# How do you solve sin x - 2x = 0 ?

1. Jul 22, 2014

### johann1301

1. The problem statement, all variables and given/known data

solve sin x - 2x = 0

3. The attempt at a solution

I can see that zero is a solution, but i dont know how to actually solve it in a general way. Can somebody give me a hint?

2. Jul 22, 2014

### Char. Limit

Well, sin(x) - 2x = 0 implies that sin(x) = 2x. From there, you have two options:

1. Graph it, and you'll be able to see just how many solutions this equation has.

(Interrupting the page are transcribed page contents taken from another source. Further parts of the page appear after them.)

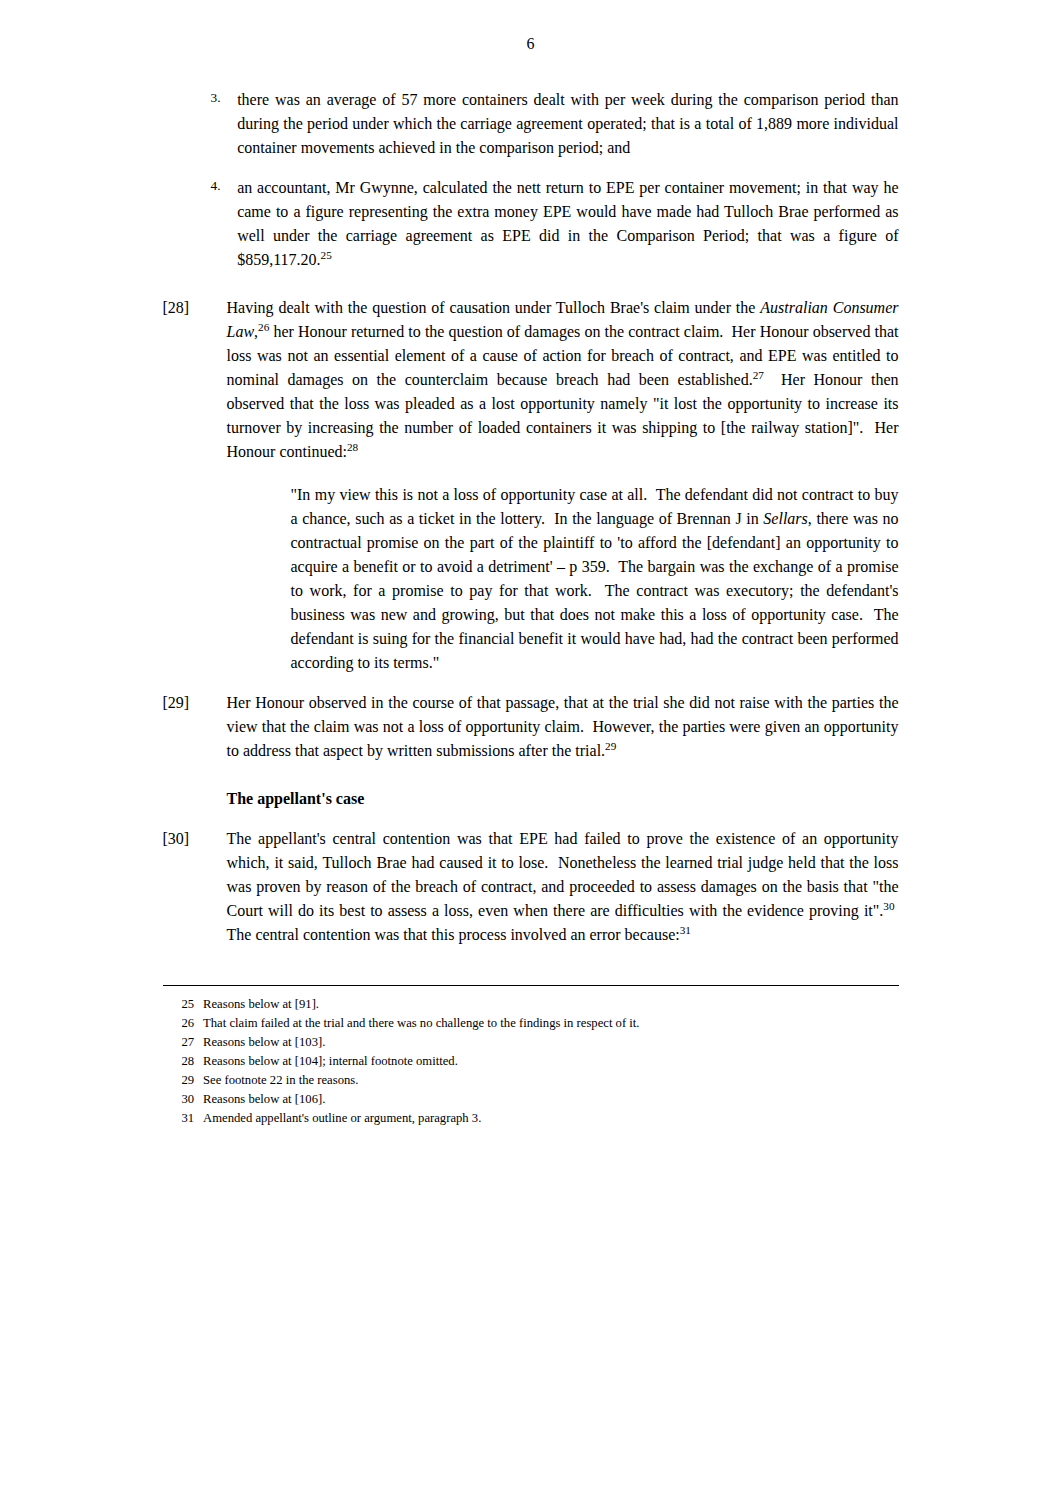6
3. there was an average of 57 more containers dealt with per week during the comparison period than during the period under which the carriage agreement operated; that is a total of 1,889 more individual container movements achieved in the comparison period; and
4. an accountant, Mr Gwynne, calculated the nett return to EPE per container movement; in that way he came to a figure representing the extra money EPE would have made had Tulloch Brae performed as well under the carriage agreement as EPE did in the Comparison Period; that was a figure of $859,117.20.25
[28]
Having dealt with the question of causation under Tulloch Brae's claim under the Australian Consumer Law,26 her Honour returned to the question of damages on the contract claim. Her Honour observed that loss was not an essential element of a cause of action for breach of contract, and EPE was entitled to nominal damages on the counterclaim because breach had been established.27 Her Honour then observed that the loss was pleaded as a lost opportunity namely "it lost the opportunity to increase its turnover by increasing the number of loaded containers it was shipping to [the railway station]". Her Honour continued:28
"In my view this is not a loss of opportunity case at all. The defendant did not contract to buy a chance, such as a ticket in the lottery. In the language of Brennan J in Sellars, there was no contractual promise on the part of the plaintiff to 'to afford the [defendant] an opportunity to acquire a benefit or to avoid a detriment' – p 359. The bargain was the exchange of a promise to work, for a promise to pay for that work. The contract was executory; the defendant's business was new and growing, but that does not make this a loss of opportunity case. The defendant is suing for the financial benefit it would have had, had the contract been performed according to its terms."
[29]
Her Honour observed in the course of that passage, that at the trial she did not raise with the parties the view that the claim was not a loss of opportunity claim. However, the parties were given an opportunity to address that aspect by written submissions after the trial.29
The appellant's case
[30]
The appellant's central contention was that EPE had failed to prove the existence of an opportunity which, it said, Tulloch Brae had caused it to lose. Nonetheless the learned trial judge held that the loss was proven by reason of the breach of contract, and proceeded to assess damages on the basis that "the Court will do its best to assess a loss, even when there are difficulties with the evidence proving it".30 The central contention was that this process involved an error because:31
25 Reasons below at [91].
26 That claim failed at the trial and there was no challenge to the findings in respect of it.
27 Reasons below at [103].
28 Reasons below at [104]; internal footnote omitted.
29 See footnote 22 in the reasons.
30 Reasons below at [106].
31 Amended appellant's outline or argument, paragraph 3.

2. If you're looking for an analytical proof, then considering that sin(x) is limited in range to [-1,1], you know you only have to consider solutions within x = [-1/2, 1/2] due to the range of 2x, and within that range, you can take a third-order Taylor approximation of sin(x) to create a cubic that you can look at.

3. Jul 22, 2014

### johann1301

Thank you!

4. Jul 22, 2014

### HakimPhilo

There's the obvious solution $x=0$, do you know how to prove that it is the only solution?

5. Jul 22, 2014

### johann1301

Use the second method that "Char. Limit" proposed. Or perhaps you know another way? I sure dont...

6. Jul 22, 2014

### Char. Limit

Obviously, if you use the method that I proposed, you'll also want to calculate the /error/ in that approximation, but it's not too difficult to see the remaining steps.

7. Jul 22, 2014

### HakimPhilo

Consider $f(x)=\sin x-2x$.
1. Prove that $f$ is strictly decreasing.
2. Find two numbers $\alpha$ and $\beta$ in $\Bbb R$ such that $f(\alpha)\gt0$ and $f(\beta)\lt0$.
Now use the intermediate value theorem and you're done.

8. Jul 22, 2014

### johann1301

Thanks, but its a bit to complex for me.